SparkConf conf = new SparkConf().setAppName(“Java Decision Tree Classification Example”);
SparkContext sc = new SparkContext(conf);
String path = “WillTheMonolithReact.txt”;

To run Spark on a cluster you need (a) a cluster with Spark set-up (e.g. an Instaclustr cluster with Spark add-on), and (b) to know more about the Spark architecture and how to package and submit applications.

How does this help with our approach to the Monolith? Maybe raising the POD’s manipulators in “greeting”? Will it be friends?

(Source: Shutterstock)


The actual data I used for this example was from the Instametrics example introduced in previous blogs, with the goal of predicting long JVM Garbage Collections in advance. I took a small sample of JVM-related metrics, and computed the min, avg and max for each 5 minute bucket. These became the features. For the label I determined if there was a long GC in the next 5 minute bucket (1) or not (0).  The real data has 1,000s of metrics, so next blog we’re going to need some serious Spark processing even just to produce the training data, and explore the interface to Cassandra, and the suitability of Cassandra for Sparse data.

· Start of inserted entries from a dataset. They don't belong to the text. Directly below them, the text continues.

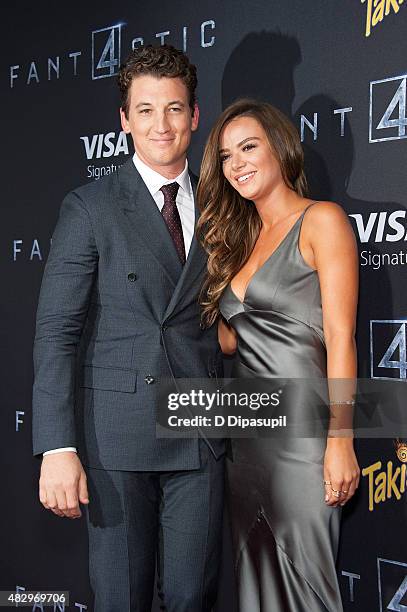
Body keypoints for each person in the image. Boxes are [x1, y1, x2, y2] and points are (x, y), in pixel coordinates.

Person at [32, 45, 225, 612]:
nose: (160, 125)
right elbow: (56, 331)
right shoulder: (89, 206)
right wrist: (57, 447)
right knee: (122, 598)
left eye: (173, 109)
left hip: (202, 427)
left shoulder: (224, 205)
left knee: (193, 597)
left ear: (194, 115)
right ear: (124, 121)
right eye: (145, 110)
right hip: (116, 437)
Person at [197, 98, 360, 612]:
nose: (237, 164)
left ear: (281, 148)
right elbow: (231, 341)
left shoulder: (321, 221)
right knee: (256, 580)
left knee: (309, 586)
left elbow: (340, 337)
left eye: (249, 147)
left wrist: (341, 440)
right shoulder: (239, 240)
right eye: (225, 156)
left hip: (303, 441)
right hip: (246, 442)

Space travel is sooooo slow, in the years we’ve been on board Spark has changed from RDD to DataFrames. I’ll revise the code for the next blog.

Guide https://spark.apache.org/docs/latest/ml-guide.html

As of Spark 2.0, the RDD-based APIs in the spark.mllib package have entered maintenance mode. The primary Machine Learning API for Spark is now the DataFrame-based API in the spark.ml package.